[Records from a data collection]
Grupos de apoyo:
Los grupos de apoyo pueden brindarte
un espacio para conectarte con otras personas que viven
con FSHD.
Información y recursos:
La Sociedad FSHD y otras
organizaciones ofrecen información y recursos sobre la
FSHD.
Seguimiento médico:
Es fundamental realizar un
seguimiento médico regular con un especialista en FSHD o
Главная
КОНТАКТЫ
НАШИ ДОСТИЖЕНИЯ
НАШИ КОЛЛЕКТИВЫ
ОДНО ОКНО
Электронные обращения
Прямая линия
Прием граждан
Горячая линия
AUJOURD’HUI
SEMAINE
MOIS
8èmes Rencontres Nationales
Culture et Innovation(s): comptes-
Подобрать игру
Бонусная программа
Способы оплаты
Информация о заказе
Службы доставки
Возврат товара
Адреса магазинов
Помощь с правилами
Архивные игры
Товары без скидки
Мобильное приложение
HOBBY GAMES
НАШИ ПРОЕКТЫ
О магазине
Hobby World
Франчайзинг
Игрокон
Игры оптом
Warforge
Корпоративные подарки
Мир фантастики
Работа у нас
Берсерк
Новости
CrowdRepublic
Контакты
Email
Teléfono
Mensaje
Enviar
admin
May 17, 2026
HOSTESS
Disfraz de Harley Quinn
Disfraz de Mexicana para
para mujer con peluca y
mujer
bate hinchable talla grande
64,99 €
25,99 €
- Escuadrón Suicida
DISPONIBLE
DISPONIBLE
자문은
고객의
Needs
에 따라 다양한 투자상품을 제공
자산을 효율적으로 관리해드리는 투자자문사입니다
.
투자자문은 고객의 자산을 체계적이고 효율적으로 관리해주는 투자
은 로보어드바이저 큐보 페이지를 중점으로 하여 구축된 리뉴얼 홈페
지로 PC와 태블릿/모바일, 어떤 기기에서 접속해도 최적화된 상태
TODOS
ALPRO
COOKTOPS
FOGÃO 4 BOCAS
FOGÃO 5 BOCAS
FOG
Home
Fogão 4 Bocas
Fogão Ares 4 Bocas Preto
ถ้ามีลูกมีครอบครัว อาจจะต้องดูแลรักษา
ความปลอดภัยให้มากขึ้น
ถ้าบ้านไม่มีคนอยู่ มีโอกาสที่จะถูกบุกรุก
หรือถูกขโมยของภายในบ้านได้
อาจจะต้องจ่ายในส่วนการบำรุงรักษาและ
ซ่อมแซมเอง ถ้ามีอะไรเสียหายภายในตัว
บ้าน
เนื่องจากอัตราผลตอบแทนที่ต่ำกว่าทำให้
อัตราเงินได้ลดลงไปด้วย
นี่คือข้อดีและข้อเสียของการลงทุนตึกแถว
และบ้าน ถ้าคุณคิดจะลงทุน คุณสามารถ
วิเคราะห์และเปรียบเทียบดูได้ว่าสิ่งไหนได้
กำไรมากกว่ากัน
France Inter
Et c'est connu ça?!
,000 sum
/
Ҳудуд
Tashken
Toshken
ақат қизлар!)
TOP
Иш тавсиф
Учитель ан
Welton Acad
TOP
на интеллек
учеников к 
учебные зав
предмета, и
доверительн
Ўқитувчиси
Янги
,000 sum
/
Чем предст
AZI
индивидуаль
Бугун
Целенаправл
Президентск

> DESCRIPTION OF THE TASK
Across the records above, in how many lines does the string "médico" appear? Reply with the figure alone.

> WRITTEN RESPONSE
2